86. A VISIONARY ARTIST:  I kept meeting and talking to Eugenio Perez Estrada at Palatino's, where he and another artist sketch tourists and sell them the sketches.  I have my own cartoon portraits from '00, '01, and '02 (and '04 and '05; the drawing above is from '04).
    But Eugenio, an uncommonly tall Cuban who wears hats and whom I always imagine with a turban, is a serious artist and a specialist in eyes.  He showed me his work in the museum next door, where I flirted with an attendant with a Russian name whom Eugenio thought might be the woman for me.
  When that didn't work out, he invited me to his house to see a work in progress that would clarify his artistic philosophy.  But, because I told him my opinion of Havana Vieja and of the vanity of pouring more money into it, we walked past a new housing project on the way that tourism had paid for.  We also stopped by the mercado so he could show me a fighting cock there.   The new 4-plexes or 8-plexes were white and beautiful, a far-cry from the older Russian inspired edificios.  They were already tiled and even had air conditioning, he told me.  Each condo was for a family in one of the city's poorest homes.  Maybe some from the braced
up and modernized but still cave-like dwellings he showed me only 2 blocks away.  Everyone in Cuba in a substandard home is on a list for a new one.

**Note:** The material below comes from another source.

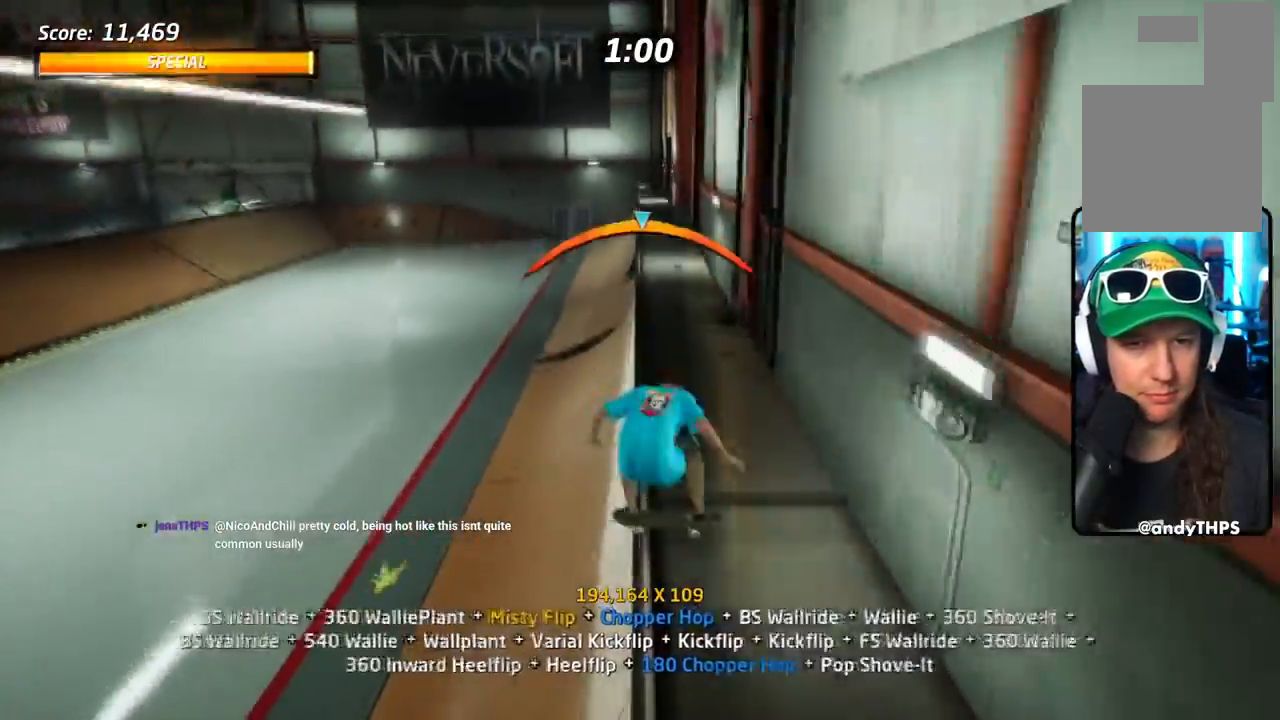
{"buttons": ["TRIANGLE", "DPAD_DOWN"], "events": [[33, "CROSS", "down"], [50, "DPAD_DOWN", "down"], [50, "TRIANGLE", "up"], [133, "R2", "down"], [150, "DPAD_DOWN", "up"], [200, "DPAD_UP", "down"], [234, "R2", "up"], [284, "DPAD_UP", "up"], [300, "DPAD_DOWN", "down"], [300, "DPAD_RIGHT", "down"], [450, "TRIANGLE", "down"], [467, "CROSS", "up"], [484, "DPAD_RIGHT", "up"]]}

    He lived on a homely street in the northwest quarter, upstairs, in a narrow flat with a balcony, which was his studio.  The floors were worn but proud old tile; the furniture was old but solid and included a large table big enough for 6 diners or a philosophers' conference. 
    The place was large for two but cramped for him, his wife, and two grown daughters with boyfriends always around, plus, of course, his friends. I talked there with a boyfriend who was a scientist about powering cars with vegetable oil, and about Eduardo Galleano with a professor of German just back from doing research in Africa.
    The current painting on the balcony featured a campesino and two fighting  cocks whose eyes formed a dramatic triangle. I was more impressed by a collection of American Indian masks he had enhanced with realistic faces.
    After I explained Hemingway's theory of finding a story by editing away excess from around it, Eugenio told me that signing the petition was a chip off a marble block inside which resides the beautiful communist future of Cuba.